• _Records for processing_:
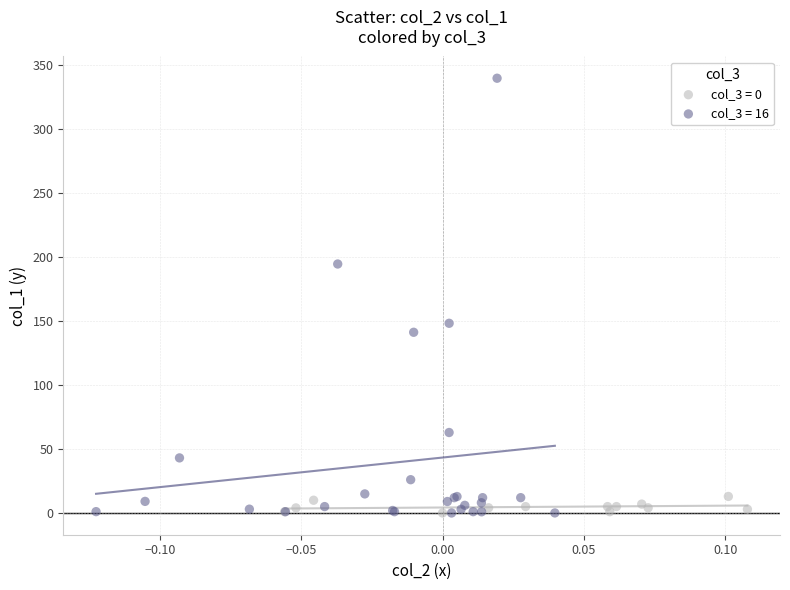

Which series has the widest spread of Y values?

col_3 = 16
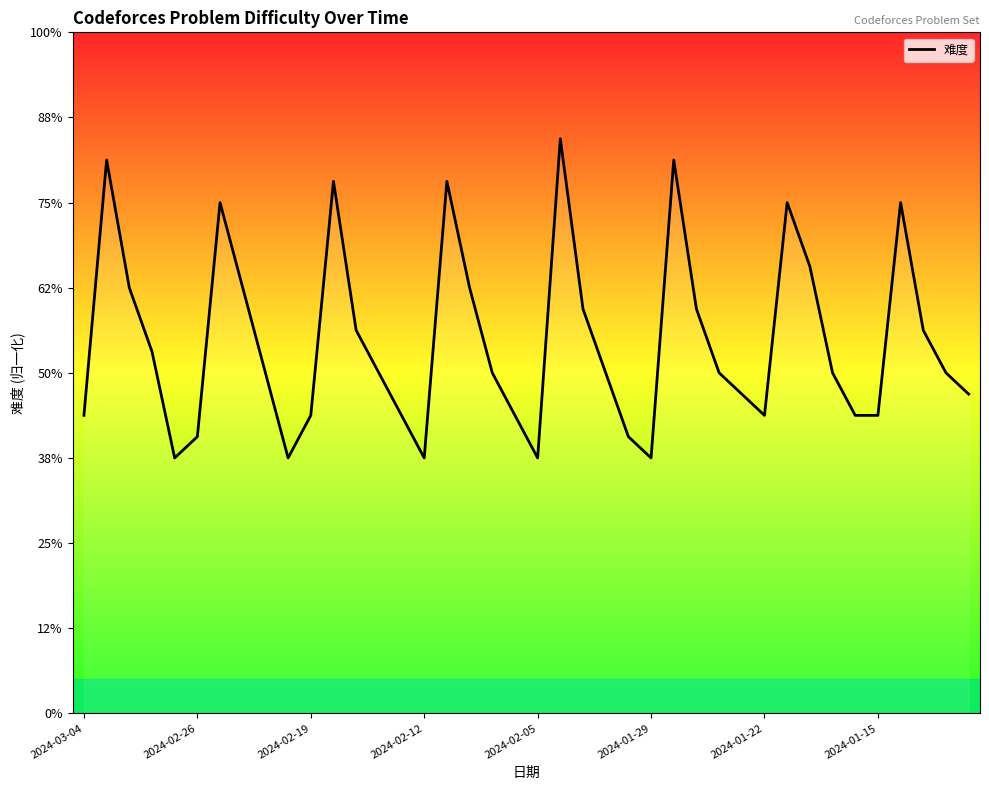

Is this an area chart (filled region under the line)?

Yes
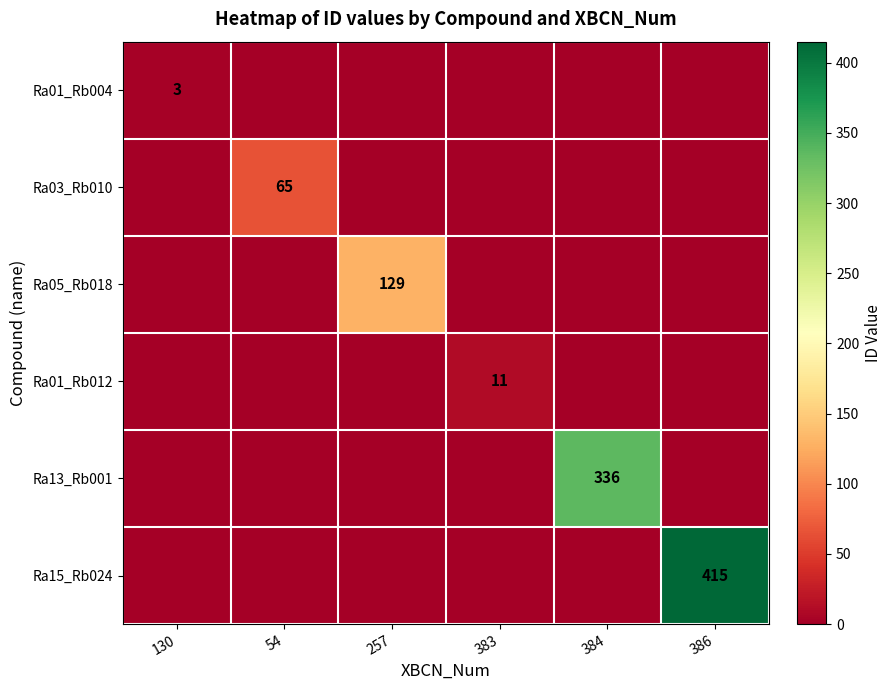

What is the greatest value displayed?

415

• _The problem_: Turn the lines above into a JSON list of strings, one string per line, skipping blank lines and leaving out the pictures.

• _Exercise output_:
[
  "Which series has the widest spread of Y values?",
  "col_3 = 16",
  "Is this an area chart (filled region under the line)?",
  "Yes",
  "What is the greatest value displayed?",
  "415"
]